Time Period3 Months [change]
DirectionMoves Against 
StrengthWeak
Accuracy100.0%
ValuesDaily Returns

Texas Roadhouse  vs.  Noodles Company

 Performance 
       Timeline  
Texas Roadhouse 

Risk-Adjusted Performance

13 of 100

 
Weak
 
Strong
Good
Compared to the overall equity markets, risk-adjusted returns on investments in Texas Roadhouse are ranked lower than 13 (%) of all global equities and portfolios over the last 90 days. Despite fairly uncertain basic indicators, Texas Roadhouse demonstrated solid returns over the last few months and may actually be approaching a breakup point.
Noodles Company 

Risk-Adjusted Performance

0 of 100

 
Weak
 
Strong
Very Weak
Over the last 90 days Noodles Company has generated negative risk-adjusted returns adding no value to investors with long positions. In spite of inconsistent performance in the last few months, the Stock's essential indicators remain comparatively stable which may send shares a bit higher in December 2024. The newest uproar may also be a sign of mid-term up-swing for the firm private investors.

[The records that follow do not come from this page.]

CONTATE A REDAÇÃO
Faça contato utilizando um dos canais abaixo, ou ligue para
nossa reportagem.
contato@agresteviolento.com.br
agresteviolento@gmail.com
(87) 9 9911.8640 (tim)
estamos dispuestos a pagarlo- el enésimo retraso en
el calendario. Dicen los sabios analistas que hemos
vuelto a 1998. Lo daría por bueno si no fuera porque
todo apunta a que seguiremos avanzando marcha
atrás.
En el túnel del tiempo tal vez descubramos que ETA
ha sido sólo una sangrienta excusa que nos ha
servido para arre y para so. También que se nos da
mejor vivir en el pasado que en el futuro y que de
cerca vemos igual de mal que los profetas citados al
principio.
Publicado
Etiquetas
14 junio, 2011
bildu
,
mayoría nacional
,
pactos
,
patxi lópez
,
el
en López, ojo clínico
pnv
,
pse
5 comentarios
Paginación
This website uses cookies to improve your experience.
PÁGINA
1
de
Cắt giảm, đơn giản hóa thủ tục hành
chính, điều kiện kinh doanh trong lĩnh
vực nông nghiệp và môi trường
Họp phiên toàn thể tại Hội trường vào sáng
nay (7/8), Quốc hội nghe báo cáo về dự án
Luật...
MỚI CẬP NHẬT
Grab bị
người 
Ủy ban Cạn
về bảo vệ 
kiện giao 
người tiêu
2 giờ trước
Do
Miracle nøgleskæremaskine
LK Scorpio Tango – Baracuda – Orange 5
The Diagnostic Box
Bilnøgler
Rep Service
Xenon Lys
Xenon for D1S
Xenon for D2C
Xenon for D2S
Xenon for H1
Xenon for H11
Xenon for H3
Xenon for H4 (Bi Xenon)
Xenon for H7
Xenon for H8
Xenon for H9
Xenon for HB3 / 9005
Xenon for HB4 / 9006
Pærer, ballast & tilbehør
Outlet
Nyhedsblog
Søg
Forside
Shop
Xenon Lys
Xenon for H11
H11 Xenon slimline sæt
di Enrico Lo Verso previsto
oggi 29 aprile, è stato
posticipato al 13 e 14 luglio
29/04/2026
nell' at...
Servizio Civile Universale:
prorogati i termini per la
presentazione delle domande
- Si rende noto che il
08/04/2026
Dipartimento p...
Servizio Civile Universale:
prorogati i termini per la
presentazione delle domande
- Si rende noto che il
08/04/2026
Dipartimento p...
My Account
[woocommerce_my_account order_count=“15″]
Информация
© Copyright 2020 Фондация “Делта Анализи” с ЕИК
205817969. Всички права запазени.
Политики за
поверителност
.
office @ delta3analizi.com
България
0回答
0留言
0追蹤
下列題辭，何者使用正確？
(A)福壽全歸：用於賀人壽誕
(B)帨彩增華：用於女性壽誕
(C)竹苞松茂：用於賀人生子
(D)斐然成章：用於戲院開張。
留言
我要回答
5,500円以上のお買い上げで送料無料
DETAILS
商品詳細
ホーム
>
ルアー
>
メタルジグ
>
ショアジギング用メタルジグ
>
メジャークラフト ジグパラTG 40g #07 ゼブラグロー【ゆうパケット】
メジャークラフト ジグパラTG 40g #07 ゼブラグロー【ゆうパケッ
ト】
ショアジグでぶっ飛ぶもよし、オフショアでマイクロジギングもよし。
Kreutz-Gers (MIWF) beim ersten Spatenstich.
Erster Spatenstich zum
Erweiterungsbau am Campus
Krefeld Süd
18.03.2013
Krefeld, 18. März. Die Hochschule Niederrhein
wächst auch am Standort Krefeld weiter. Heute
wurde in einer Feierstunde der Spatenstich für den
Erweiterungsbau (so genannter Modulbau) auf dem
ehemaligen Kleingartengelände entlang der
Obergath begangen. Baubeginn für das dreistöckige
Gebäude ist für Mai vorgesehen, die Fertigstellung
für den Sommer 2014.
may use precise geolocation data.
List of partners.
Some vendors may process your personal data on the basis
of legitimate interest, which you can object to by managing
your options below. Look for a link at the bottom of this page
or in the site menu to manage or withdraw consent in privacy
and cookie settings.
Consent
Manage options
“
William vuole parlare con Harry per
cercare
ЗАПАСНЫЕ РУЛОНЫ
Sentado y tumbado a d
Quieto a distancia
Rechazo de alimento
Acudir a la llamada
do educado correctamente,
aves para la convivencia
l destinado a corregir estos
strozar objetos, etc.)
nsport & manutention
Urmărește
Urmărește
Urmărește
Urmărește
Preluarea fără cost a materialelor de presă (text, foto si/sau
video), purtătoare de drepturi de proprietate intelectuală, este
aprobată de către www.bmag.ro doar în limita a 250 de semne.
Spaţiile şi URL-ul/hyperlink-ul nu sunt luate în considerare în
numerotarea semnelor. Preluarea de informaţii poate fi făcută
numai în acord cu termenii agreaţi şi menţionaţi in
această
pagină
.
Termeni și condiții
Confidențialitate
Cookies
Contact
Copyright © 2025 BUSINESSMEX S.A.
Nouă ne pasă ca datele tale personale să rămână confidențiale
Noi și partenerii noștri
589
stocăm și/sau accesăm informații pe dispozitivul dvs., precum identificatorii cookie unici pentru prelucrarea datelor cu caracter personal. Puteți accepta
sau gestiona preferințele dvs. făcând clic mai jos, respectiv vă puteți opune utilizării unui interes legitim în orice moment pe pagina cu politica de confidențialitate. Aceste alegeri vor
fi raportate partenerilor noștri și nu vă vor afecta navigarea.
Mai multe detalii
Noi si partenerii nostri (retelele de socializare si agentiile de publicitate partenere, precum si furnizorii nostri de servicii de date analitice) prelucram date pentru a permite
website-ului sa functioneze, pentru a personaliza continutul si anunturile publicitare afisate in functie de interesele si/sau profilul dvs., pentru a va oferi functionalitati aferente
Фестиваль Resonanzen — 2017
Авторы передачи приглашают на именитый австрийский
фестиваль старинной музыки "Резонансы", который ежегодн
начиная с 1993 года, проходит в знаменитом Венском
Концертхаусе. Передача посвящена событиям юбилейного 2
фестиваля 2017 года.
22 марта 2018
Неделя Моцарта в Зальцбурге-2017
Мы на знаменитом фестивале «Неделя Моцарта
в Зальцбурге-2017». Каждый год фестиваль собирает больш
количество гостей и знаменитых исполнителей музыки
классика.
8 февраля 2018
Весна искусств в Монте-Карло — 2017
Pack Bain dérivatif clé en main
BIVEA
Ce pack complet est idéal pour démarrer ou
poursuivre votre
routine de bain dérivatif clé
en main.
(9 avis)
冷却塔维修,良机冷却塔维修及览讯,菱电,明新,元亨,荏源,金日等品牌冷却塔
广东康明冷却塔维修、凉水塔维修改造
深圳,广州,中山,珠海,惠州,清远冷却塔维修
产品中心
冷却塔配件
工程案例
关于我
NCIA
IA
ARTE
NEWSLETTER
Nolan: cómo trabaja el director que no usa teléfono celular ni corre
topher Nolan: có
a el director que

Texas Roadhouse and Noodles Volatility Contrast

   Predicted Return Density   
       Returns  

Pair Trading with Texas Roadhouse and Noodles

The main advantage of trading using opposite Texas Roadhouse and Noodles positions is that it hedges away some unsystematic risk. Because of two separate transactions, even if Texas Roadhouse position performs unexpectedly, Noodles can make up some of the losses. Pair trading also minimizes risk from directional movements in the market. For example, if an entire industry or sector drops because of unexpected headlines, the short position in Noodles will offset losses from the drop in Noodles' long position.
The idea behind Texas Roadhouse and Noodles Company pairs trading is to make the combined position market-neutral, meaning the overall market's direction will not affect its win or loss (or potential downside or upside). This can be achieved by designing a pairs trade with two highly correlated stocks or equities that operate in a similar space or sector, making it possible to obtain profits through simple and relatively low-risk investment.
Check out your portfolio center.
Note that this page's information should be used as a complementary analysis to find the right mix of equity instruments to add to your existing portfolios or create a brand new portfolio. You can also try the Companies Directory module to evaluate performance of over 100,000 Stocks, Funds, and ETFs against different fundamentals.